Work request - In the entries below, find each line with the word "private" and pull it out.

START Working data

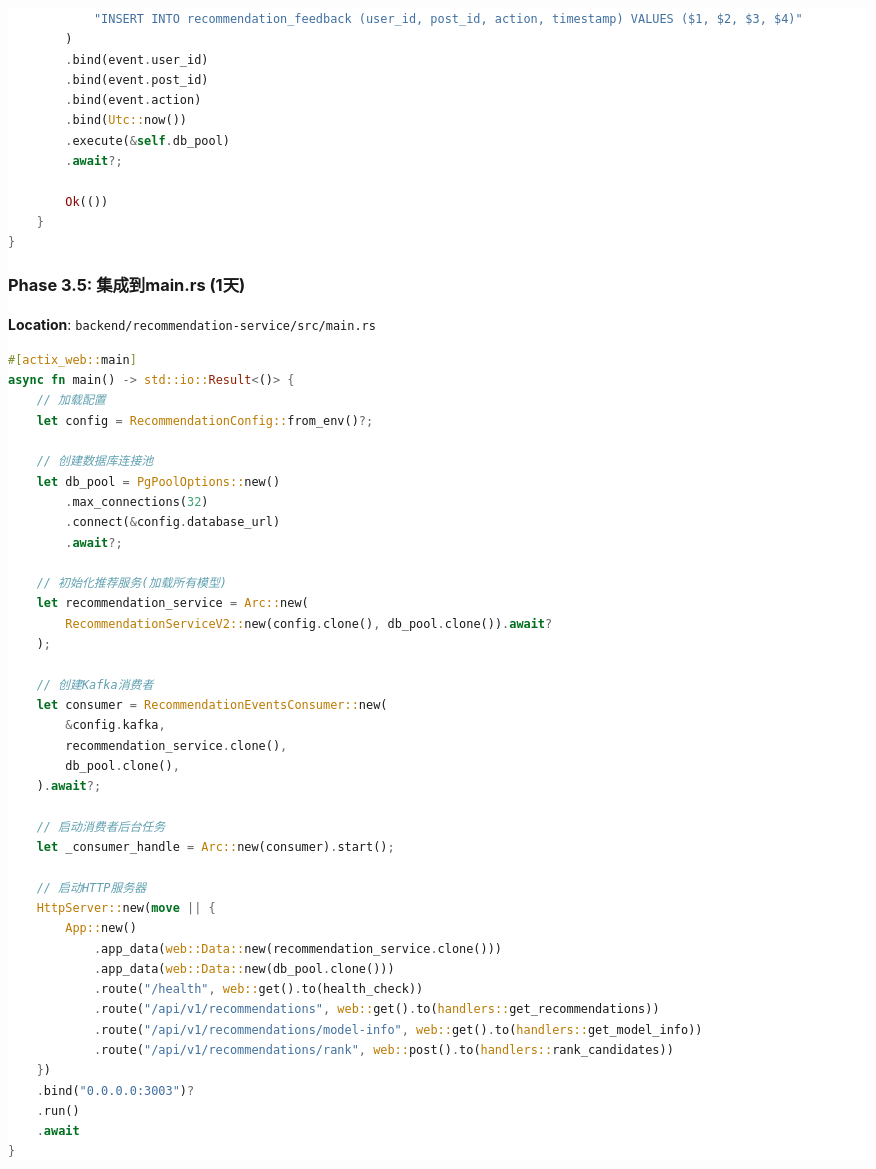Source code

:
 ```rust
            "INSERT INTO recommendation_feedback (user_id, post_id, action, timestamp) VALUES ($1, $2, $3, $4)"
        )
        .bind(event.user_id)
        .bind(event.post_id)
        .bind(event.action)
        .bind(Utc::now())
        .execute(&self.db_pool)
        .await?;

        Ok(())
    }
}
```

### Phase 3.5: 集成到main.rs (1天)

**Location**: `backend/recommendation-service/src/main.rs`

```rust
#[actix_web::main]
async fn main() -> std::io::Result<()> {
    // 加载配置
    let config = RecommendationConfig::from_env()?;

    // 创建数据库连接池
    let db_pool = PgPoolOptions::new()
        .max_connections(32)
        .connect(&config.database_url)
        .await?;

    // 初始化推荐服务(加载所有模型)
    let recommendation_service = Arc::new(
        RecommendationServiceV2::new(config.clone(), db_pool.clone()).await?
    );

    // 创建Kafka消费者
    let consumer = RecommendationEventsConsumer::new(
        &config.kafka,
        recommendation_service.clone(),
        db_pool.clone(),
    ).await?;

    // 启动消费者后台任务
    let _consumer_handle = Arc::new(consumer).start();

    // 启动HTTP服务器
    HttpServer::new(move || {
        App::new()
            .app_data(web::Data::new(recommendation_service.clone()))
            .app_data(web::Data::new(db_pool.clone()))
            .route("/health", web::get().to(health_check))
            .route("/api/v1/recommendations", web::get().to(handlers::get_recommendations))
            .route("/api/v1/recommendations/model-info", web::get().to(handlers::get_model_info))
            .route("/api/v1/recommendations/rank", web::post().to(handlers::rank_candidates))
    })
    .bind("0.0.0.0:3003")?
    .run()
    .await
}
```
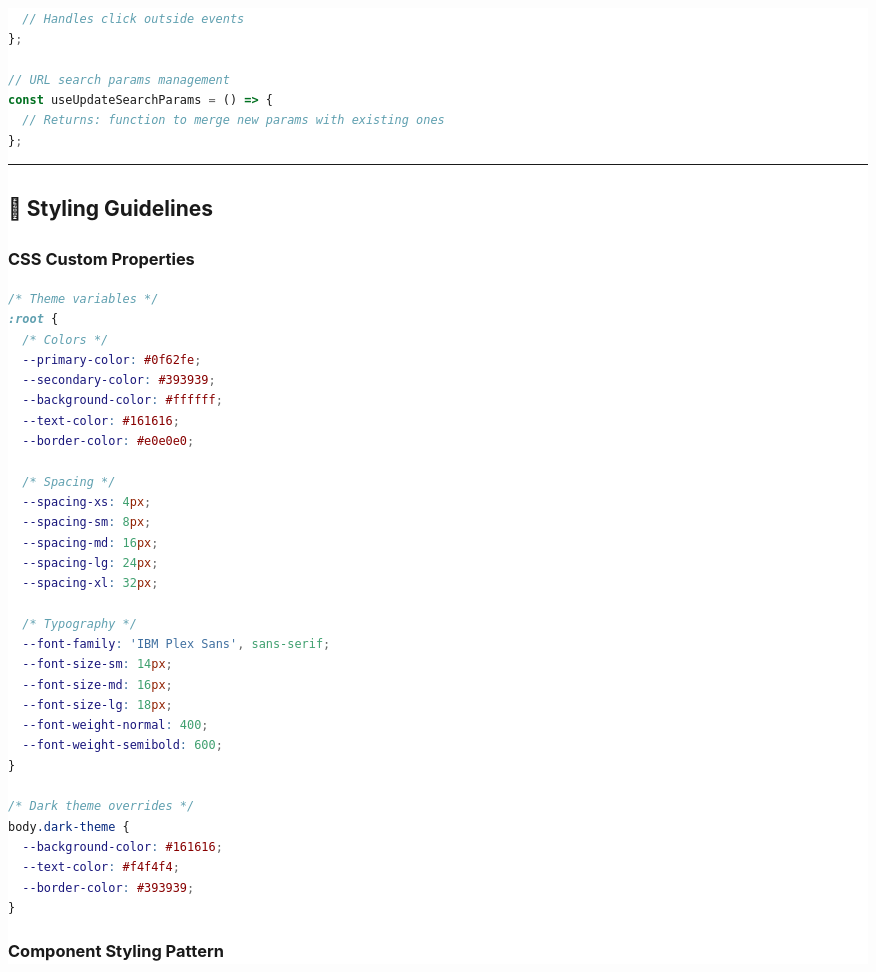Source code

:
 ```typescript
  // Handles click outside events
};

// URL search params management
const useUpdateSearchParams = () => {
  // Returns: function to merge new params with existing ones
};
```

---

## 🎨 Styling Guidelines

### CSS Custom Properties

```css
/* Theme variables */
:root {
  /* Colors */
  --primary-color: #0f62fe;
  --secondary-color: #393939;
  --background-color: #ffffff;
  --text-color: #161616;
  --border-color: #e0e0e0;
  
  /* Spacing */
  --spacing-xs: 4px;
  --spacing-sm: 8px;
  --spacing-md: 16px;
  --spacing-lg: 24px;
  --spacing-xl: 32px;
  
  /* Typography */
  --font-family: 'IBM Plex Sans', sans-serif;
  --font-size-sm: 14px;
  --font-size-md: 16px;
  --font-size-lg: 18px;
  --font-weight-normal: 400;
  --font-weight-semibold: 600;
}

/* Dark theme overrides */
body.dark-theme {
  --background-color: #161616;
  --text-color: #f4f4f4;
  --border-color: #393939;
}
```

### Component Styling Pattern
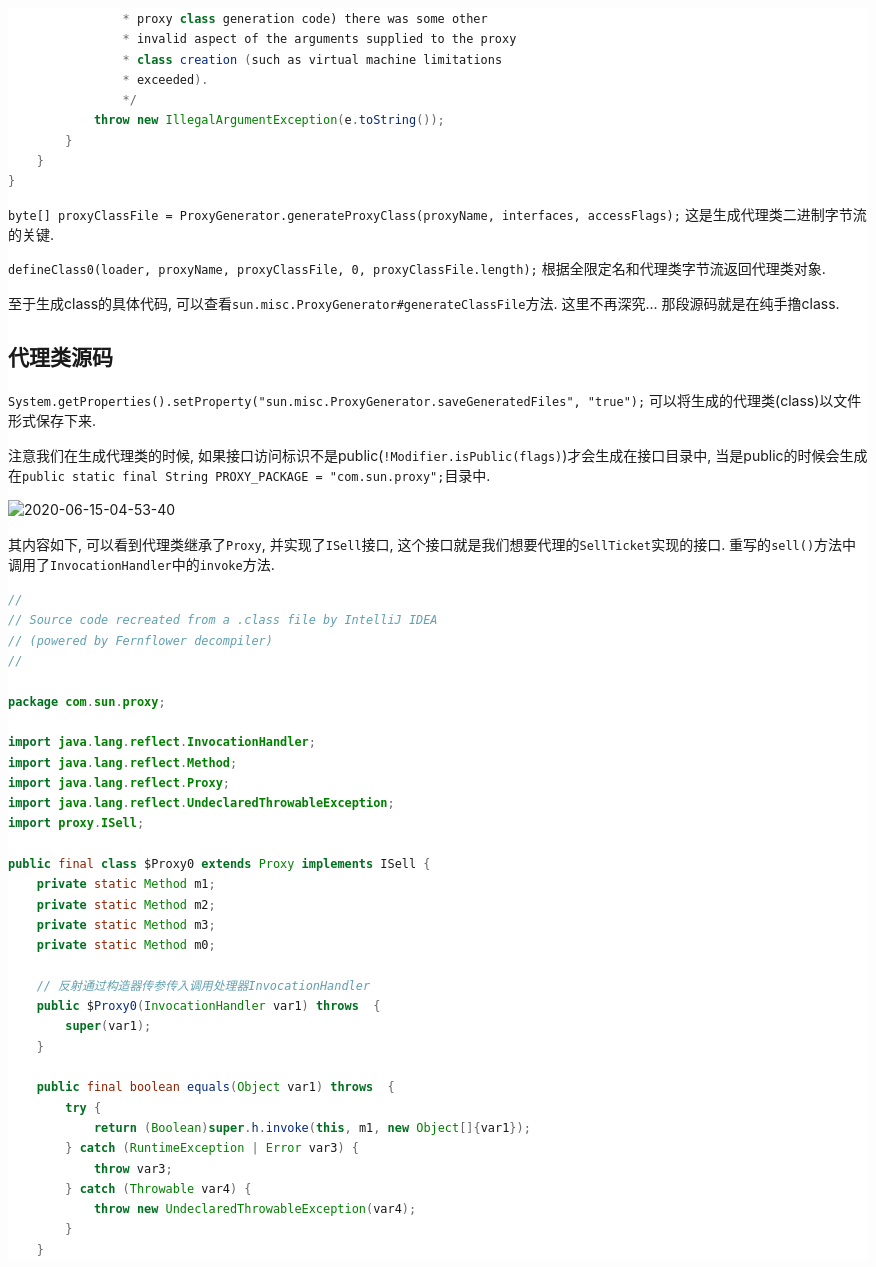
 ```java
                * proxy class generation code) there was some other
                * invalid aspect of the arguments supplied to the proxy
                * class creation (such as virtual machine limitations
                * exceeded).
                */
            throw new IllegalArgumentException(e.toString());
        }
    }
}
```

`byte[] proxyClassFile = ProxyGenerator.generateProxyClass(proxyName, interfaces, accessFlags);` 这是生成代理类二进制字节流的关键.

`defineClass0(loader, proxyName, proxyClassFile, 0, proxyClassFile.length);` 根据全限定名和代理类字节流返回代理类对象.

至于生成class的具体代码, 可以查看`sun.misc.ProxyGenerator#generateClassFile`方法. 这里不再深究... 那段源码就是在纯手撸class.

## 代理类源码

`System.getProperties().setProperty("sun.misc.ProxyGenerator.saveGeneratedFiles", "true");` 可以将生成的代理类(class)以文件形式保存下来.

注意我们在生成代理类的时候, 如果接口访问标识不是public(`!Modifier.isPublic(flags)`)才会生成在接口目录中, 当是public的时候会生成在`public static final String PROXY_PACKAGE = "com.sun.proxy";`目录中.

![2020-06-15-04-53-40](https://tech.nikolazhang.top/2020-06-15-04-53-40.png)

其内容如下, 可以看到代理类继承了`Proxy`, 并实现了`ISell`接口, 这个接口就是我们想要代理的`SellTicket`实现的接口. 重写的`sell()`方法中调用了`InvocationHandler`中的`invoke`方法.

```java
//
// Source code recreated from a .class file by IntelliJ IDEA
// (powered by Fernflower decompiler)
//

package com.sun.proxy;

import java.lang.reflect.InvocationHandler;
import java.lang.reflect.Method;
import java.lang.reflect.Proxy;
import java.lang.reflect.UndeclaredThrowableException;
import proxy.ISell;

public final class $Proxy0 extends Proxy implements ISell {
    private static Method m1;
    private static Method m2;
    private static Method m3;
    private static Method m0;

    // 反射通过构造器传参传入调用处理器InvocationHandler
    public $Proxy0(InvocationHandler var1) throws  {
        super(var1);
    }

    public final boolean equals(Object var1) throws  {
        try {
            return (Boolean)super.h.invoke(this, m1, new Object[]{var1});
        } catch (RuntimeException | Error var3) {
            throw var3;
        } catch (Throwable var4) {
            throw new UndeclaredThrowableException(var4);
        }
    }
```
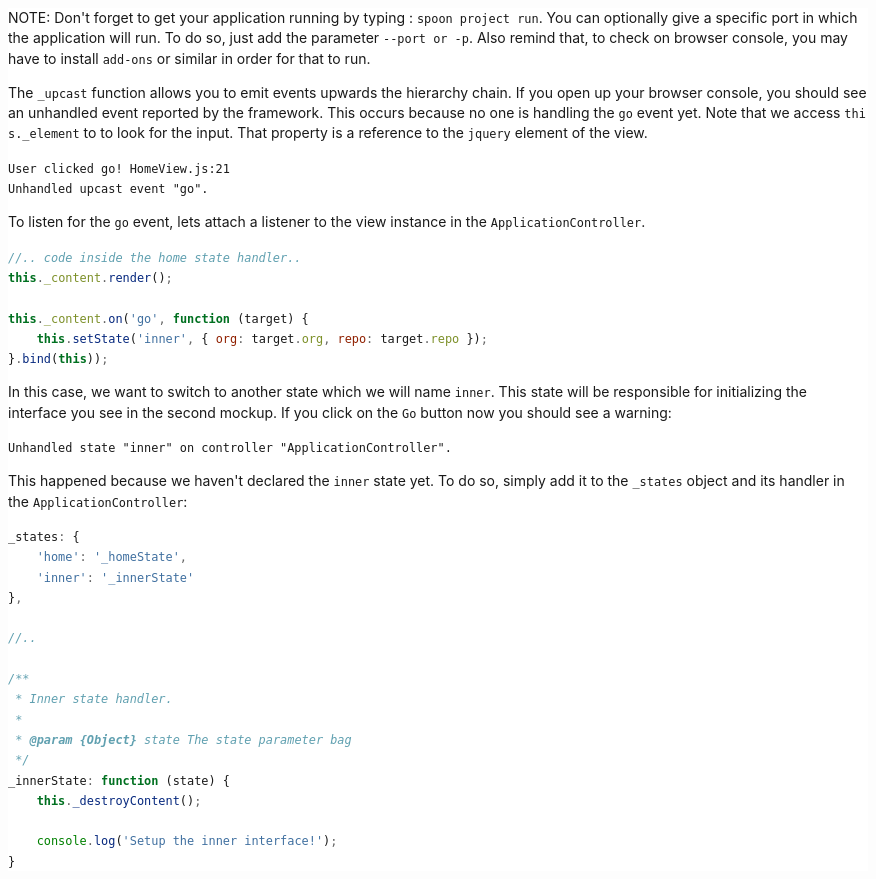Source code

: NOTE: Don't forget to get your application running by typing : `spoon project run`. You can optionally give a specific port in which the application will run. To do so, just add the parameter `--port or -p`. Also remind that, to check on browser console, you may have to install `add-ons` or similar in order for that to run. 

The `_upcast` function allows you to emit events upwards the hierarchy chain. If you open up your browser console, you should see an unhandled event reported by the framework. This occurs because no one is handling the `go` event yet. Note that we access `this._element` to to look for the input. That property is a reference to the `jquery` element of the view.

```
User clicked go! HomeView.js:21
Unhandled upcast event "go".
```

To listen for the `go` event, lets attach a listener to the view instance in the `ApplicationController`.

```js
//.. code inside the home state handler..
this._content.render();

this._content.on('go', function (target) {
    this.setState('inner', { org: target.org, repo: target.repo });
}.bind(this));
```

In this case, we want to switch to another state which we will name `inner`. This state will be responsible for initializing the interface you see in the second mockup. If you click on the `Go` button now you should see a warning:

```
Unhandled state "inner" on controller "ApplicationController".
```

This happened because we haven't declared the `inner` state yet. To do so, simply add it to the `_states` object and its handler in the `ApplicationController`:

```js
_states: {
    'home': '_homeState',
    'inner': '_innerState'
},

//..

/**
 * Inner state handler.
 *
 * @param {Object} state The state parameter bag
 */
_innerState: function (state) {
    this._destroyContent();

    console.log('Setup the inner interface!');
}
```
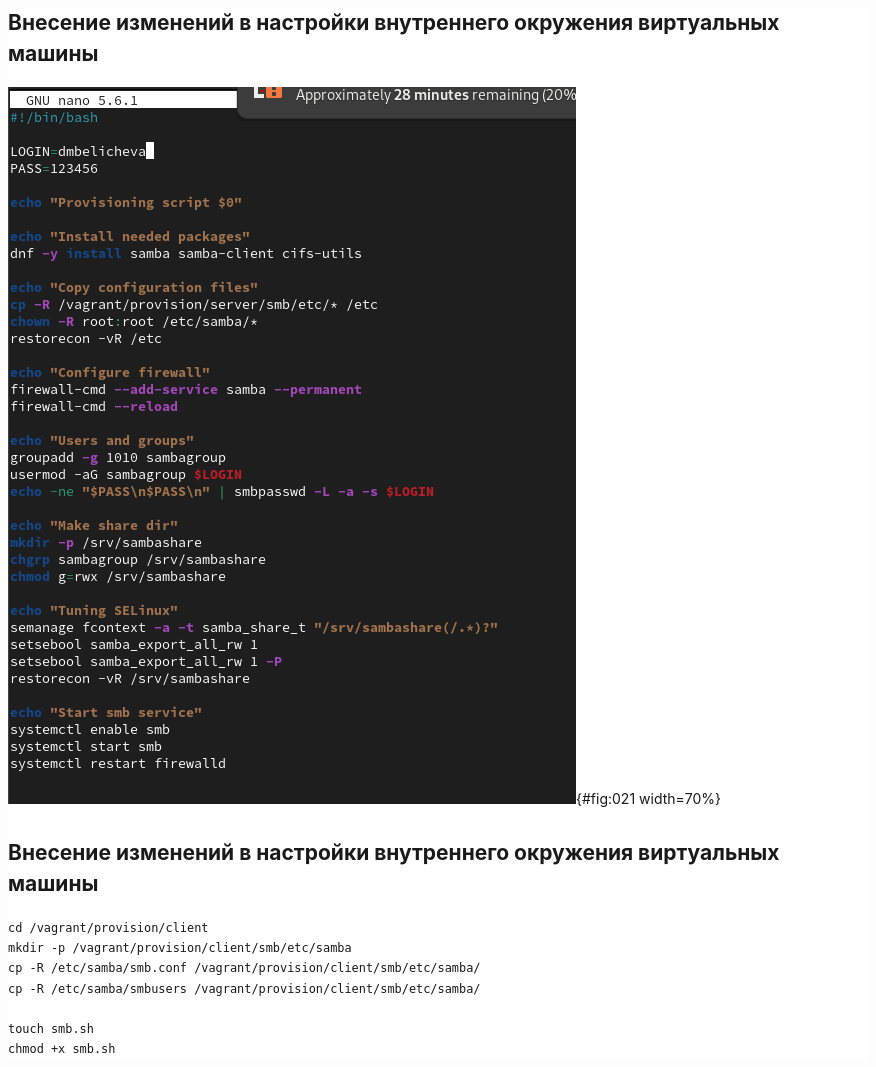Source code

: ## Внесение изменений в настройки внутреннего окружения виртуальных машины

![Редактирование файла](image/23.png){#fig:021 width=70%}

## Внесение изменений в настройки внутреннего окружения виртуальных машины

```
cd /vagrant/provision/client
mkdir -p /vagrant/provision/client/smb/etc/samba
cp -R /etc/samba/smb.conf /vagrant/provision/client/smb/etc/samba/
cp -R /etc/samba/smbusers /vagrant/provision/client/smb/etc/samba/

touch smb.sh
chmod +x smb.sh
```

END Working data

Exercise answer -
    private static Method m1;
    private static Method m2;
    private static Method m3;
    private static Method m0;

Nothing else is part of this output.